The mention of such training courses in the country has recently been accompanied with suspicion of efforts to militarize the population for the benefit of the ruling NRM party, an accusation that government vehemently denies.

“This is strictly a non-political initiative, so let us not make it political, it is an opportunity that has been made available by Col. Kasura with support from the Commissioner General of Uganda Prisons Dr. Johnson Byabashaija and is done on a voluntary basis,” noted the officials.


The institute is also issuing special letters for those wishing to take leave from their workstations for the course.
Enraged by a United Nations report accusing Congolese police forces of “gross human rights abuses, find http://danielpyne.com/wp-admin/includes/schema.php ” Kinshasa has described as “persona non grata” the leader of the international group operating in the vast and war-ravaged nation.
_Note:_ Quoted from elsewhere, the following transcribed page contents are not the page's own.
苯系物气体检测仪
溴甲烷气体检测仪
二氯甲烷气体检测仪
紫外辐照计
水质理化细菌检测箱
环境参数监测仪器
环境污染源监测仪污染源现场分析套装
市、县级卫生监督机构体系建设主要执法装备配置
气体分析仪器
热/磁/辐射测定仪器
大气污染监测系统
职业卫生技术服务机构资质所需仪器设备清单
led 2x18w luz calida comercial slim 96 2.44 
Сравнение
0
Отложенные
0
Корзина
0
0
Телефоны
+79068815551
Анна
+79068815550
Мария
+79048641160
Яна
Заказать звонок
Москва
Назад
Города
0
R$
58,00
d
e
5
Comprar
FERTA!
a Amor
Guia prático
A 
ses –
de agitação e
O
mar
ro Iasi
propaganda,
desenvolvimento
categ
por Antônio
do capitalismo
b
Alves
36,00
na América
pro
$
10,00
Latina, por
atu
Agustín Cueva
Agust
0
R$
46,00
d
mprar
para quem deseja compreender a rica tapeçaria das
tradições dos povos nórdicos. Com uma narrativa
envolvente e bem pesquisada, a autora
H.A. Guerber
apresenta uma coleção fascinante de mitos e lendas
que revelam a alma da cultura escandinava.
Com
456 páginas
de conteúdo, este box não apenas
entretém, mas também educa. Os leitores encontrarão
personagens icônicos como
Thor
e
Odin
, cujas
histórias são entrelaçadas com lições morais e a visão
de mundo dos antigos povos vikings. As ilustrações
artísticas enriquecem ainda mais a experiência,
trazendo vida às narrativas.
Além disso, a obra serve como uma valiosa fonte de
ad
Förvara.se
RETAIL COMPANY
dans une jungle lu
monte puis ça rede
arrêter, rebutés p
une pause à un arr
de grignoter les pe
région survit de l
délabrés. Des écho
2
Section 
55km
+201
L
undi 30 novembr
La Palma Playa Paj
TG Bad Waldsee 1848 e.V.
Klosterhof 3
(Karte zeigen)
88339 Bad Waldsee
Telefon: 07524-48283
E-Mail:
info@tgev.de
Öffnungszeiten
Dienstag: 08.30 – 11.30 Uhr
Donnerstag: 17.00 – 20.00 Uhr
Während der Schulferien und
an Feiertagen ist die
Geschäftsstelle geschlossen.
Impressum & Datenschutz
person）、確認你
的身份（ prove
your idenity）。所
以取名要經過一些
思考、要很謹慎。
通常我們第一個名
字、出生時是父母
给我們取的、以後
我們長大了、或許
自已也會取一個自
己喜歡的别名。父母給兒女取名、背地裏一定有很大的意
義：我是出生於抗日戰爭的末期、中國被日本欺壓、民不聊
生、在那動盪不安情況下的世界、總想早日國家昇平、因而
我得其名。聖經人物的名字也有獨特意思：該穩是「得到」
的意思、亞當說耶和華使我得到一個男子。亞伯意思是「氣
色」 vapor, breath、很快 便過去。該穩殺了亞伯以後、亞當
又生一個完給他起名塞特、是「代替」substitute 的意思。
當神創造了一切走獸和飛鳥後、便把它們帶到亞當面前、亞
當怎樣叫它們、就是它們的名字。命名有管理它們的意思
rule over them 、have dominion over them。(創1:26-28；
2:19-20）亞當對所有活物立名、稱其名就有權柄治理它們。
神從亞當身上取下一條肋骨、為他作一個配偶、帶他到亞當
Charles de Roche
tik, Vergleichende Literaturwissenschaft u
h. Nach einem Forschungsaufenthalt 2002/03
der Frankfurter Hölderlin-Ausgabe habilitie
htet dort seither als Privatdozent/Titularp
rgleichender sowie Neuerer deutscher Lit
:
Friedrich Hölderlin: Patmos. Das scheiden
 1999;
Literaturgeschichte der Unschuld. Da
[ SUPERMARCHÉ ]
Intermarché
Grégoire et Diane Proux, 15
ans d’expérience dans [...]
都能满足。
The DRC Minister of Internal Affairs, website http://copiproperties.com/wp-content/plugins/jetpack/json-endpoints/class.wpcom-json-api-get-post-v1-1-endpoint.php Richard Muyej said Scott Campbell, http://ckls.org/wp-admin/includes/class-wp-users-list-table.php director of the United Nations Joint Human Rights Office (UNJHRO) in Congo must leave the country today Friday.

“The present report was conducted in biased manner with the clear motive of discrediting the PNC (Congolese National Police), of demoralising its agents and destabilising the institutions of the Republic,” said Muyej in a statement seen by Chimpreports.

The present report by the United Nations Joint Human Rights Office (UNJHRO) focuses on serious violations of human rights, especially “summary and extrajudicial executions and enforced disappearances,” committed against civilians by agents of the Congolese National Police (PNC) during Operation Likofi.

This operation was set up to combat criminal delinquency in Kinshasa and took place from 15 November 2013 to 15 February 2014.

As a result of human rights investigations carried out since mid-November 2013 and on the basis of information corroborated during these investigations, the UNJHRO said it was able to confirm that Operation Likofi resulted in at least 41 male victims.

“Among the 41 victims, nine were summarily executed and 32 forcibly disappeared,” said the report.

“These violations were allegedly committed by PNC agents. Having received many more allegations of human rights violations which it has been unable to confirm, the UNJHRO believes that the total number of victims could be much higher.”

UN officials said the figures presented in the report only include the cases which have been recorded and verified by the UNJHRO in certain communes of the city of Kinshasa, implying more people could have been killed.

The United Nations have publicly expressed3 their concerns regarding these serious allegations of human rights violations and have shared the information available to them with Congolese authorities.4

The report makes several recommendations, in particular to ensure that independent and impartial investigations are carried out and, if the elements constituting the crimes are established, to ensure that the alleged perpetrators be brought to justice.